▶ [What the task requires]:
Transcribe all of the data, leaving nothing out and changing nothing.

▶ [Dataset records]:
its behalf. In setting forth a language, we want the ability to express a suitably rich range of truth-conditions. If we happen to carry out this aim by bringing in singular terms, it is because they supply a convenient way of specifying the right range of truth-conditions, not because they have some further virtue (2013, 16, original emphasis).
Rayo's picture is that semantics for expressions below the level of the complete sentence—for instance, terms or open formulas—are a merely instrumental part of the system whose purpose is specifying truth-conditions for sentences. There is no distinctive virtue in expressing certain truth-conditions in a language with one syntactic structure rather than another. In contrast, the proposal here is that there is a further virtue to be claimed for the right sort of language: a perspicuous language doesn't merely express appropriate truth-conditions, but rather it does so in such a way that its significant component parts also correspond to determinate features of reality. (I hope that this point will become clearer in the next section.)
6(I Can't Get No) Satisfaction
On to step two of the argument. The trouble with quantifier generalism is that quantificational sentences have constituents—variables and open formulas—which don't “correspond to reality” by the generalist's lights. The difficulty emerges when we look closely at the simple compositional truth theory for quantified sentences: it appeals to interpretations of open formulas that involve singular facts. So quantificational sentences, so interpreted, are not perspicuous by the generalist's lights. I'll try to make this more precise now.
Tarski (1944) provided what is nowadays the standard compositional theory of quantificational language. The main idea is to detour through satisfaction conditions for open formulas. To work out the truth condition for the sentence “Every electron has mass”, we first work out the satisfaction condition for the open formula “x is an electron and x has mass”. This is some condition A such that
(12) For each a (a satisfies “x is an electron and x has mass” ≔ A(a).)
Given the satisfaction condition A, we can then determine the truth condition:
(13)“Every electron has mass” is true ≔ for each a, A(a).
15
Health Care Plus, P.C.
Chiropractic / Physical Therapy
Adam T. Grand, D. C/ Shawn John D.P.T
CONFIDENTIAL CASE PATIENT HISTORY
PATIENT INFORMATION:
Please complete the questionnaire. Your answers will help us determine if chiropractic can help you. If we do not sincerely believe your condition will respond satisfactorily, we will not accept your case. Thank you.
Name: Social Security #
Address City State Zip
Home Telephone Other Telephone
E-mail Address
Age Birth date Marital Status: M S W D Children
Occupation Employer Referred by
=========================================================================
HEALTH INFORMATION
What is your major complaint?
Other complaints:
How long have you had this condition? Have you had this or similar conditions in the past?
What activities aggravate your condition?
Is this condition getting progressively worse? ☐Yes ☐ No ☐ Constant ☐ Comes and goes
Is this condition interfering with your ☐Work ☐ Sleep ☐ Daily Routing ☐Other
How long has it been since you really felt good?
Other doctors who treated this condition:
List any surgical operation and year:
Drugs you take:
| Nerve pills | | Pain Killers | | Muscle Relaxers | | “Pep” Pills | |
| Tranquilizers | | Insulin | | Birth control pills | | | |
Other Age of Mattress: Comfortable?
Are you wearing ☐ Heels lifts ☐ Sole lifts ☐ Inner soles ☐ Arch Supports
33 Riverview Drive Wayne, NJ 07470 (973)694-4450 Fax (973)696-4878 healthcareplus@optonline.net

▶ [Task solution]:
its behalf. In setting forth a language, we want the ability to express a suitably rich range of truth-conditions. If we happen to carry out this aim by bringing in singular terms, it is because they supply a convenient way of specifying the right range of truth-conditions, not because they have some further virtue (2013, 16, original emphasis).
Rayo's picture is that semantics for expressions below the level of the complete sentence—for instance, terms or open formulas—are a merely instrumental part of the system whose purpose is specifying truth-conditions for sentences. There is no distinctive virtue in expressing certain truth-conditions in a language with one syntactic structure rather than another. In contrast, the proposal here is that there is a further virtue to be claimed for the right sort of language: a perspicuous language doesn't merely express appropriate truth-conditions, but rather it does so in such a way that its significant component parts also correspond to determinate features of reality. (I hope that this point will become clearer in the next section.)
6(I Can't Get No) Satisfaction
On to step two of the argument. The trouble with quantifier generalism is that quantificational sentences have constituents—variables and open formulas—which don't “correspond to reality” by the generalist's lights. The difficulty emerges when we look closely at the simple compositional truth theory for quantified sentences: it appeals to interpretations of open formulas that involve singular facts. So quantificational sentences, so interpreted, are not perspicuous by the generalist's lights. I'll try to make this more precise now.
Tarski (1944) provided what is nowadays the standard compositional theory of quantificational language. The main idea is to detour through satisfaction conditions for open formulas. To work out the truth condition for the sentence “Every electron has mass”, we first work out the satisfaction condition for the open formula “x is an electron and x has mass”. This is some condition A such that
(12) For each a (a satisfies “x is an electron and x has mass” ≔ A(a).)
Given the satisfaction condition A, we can then determine the truth condition:
(13)“Every electron has mass” is true ≔ for each a, A(a).
15
Health Care Plus, P.C.
Chiropractic / Physical Therapy
Adam T. Grand, D. C/ Shawn John D.P.T
CONFIDENTIAL CASE PATIENT HISTORY
PATIENT INFORMATION:
Please complete the questionnaire. Your answers will help us determine if chiropractic can help you. If we do not sincerely believe your condition will respond satisfactorily, we will not accept your case. Thank you.
Name: Social Security #
Address City State Zip
Home Telephone Other Telephone
E-mail Address
Age Birth date Marital Status: M S W D Children
Occupation Employer Referred by
=========================================================================
HEALTH INFORMATION
What is your major complaint?
Other complaints:
How long have you had this condition? Have you had this or similar conditions in the past?
What activities aggravate your condition?
Is this condition getting progressively worse? ☐Yes ☐ No ☐ Constant ☐ Comes and goes
Is this condition interfering with your ☐Work ☐ Sleep ☐ Daily Routing ☐Other
How long has it been since you really felt good?
Other doctors who treated this condition:
List any surgical operation and year:
Drugs you take:
| Nerve pills | | Pain Killers | | Muscle Relaxers | | “Pep” Pills | |
| Tranquilizers | | Insulin | | Birth control pills | | | |
Other Age of Mattress: Comfortable?
Are you wearing ☐ Heels lifts ☐ Sole lifts ☐ Inner soles ☐ Arch Supports
33 Riverview Drive Wayne, NJ 07470 (973)694-4450 Fax (973)696-4878 healthcareplus@optonline.net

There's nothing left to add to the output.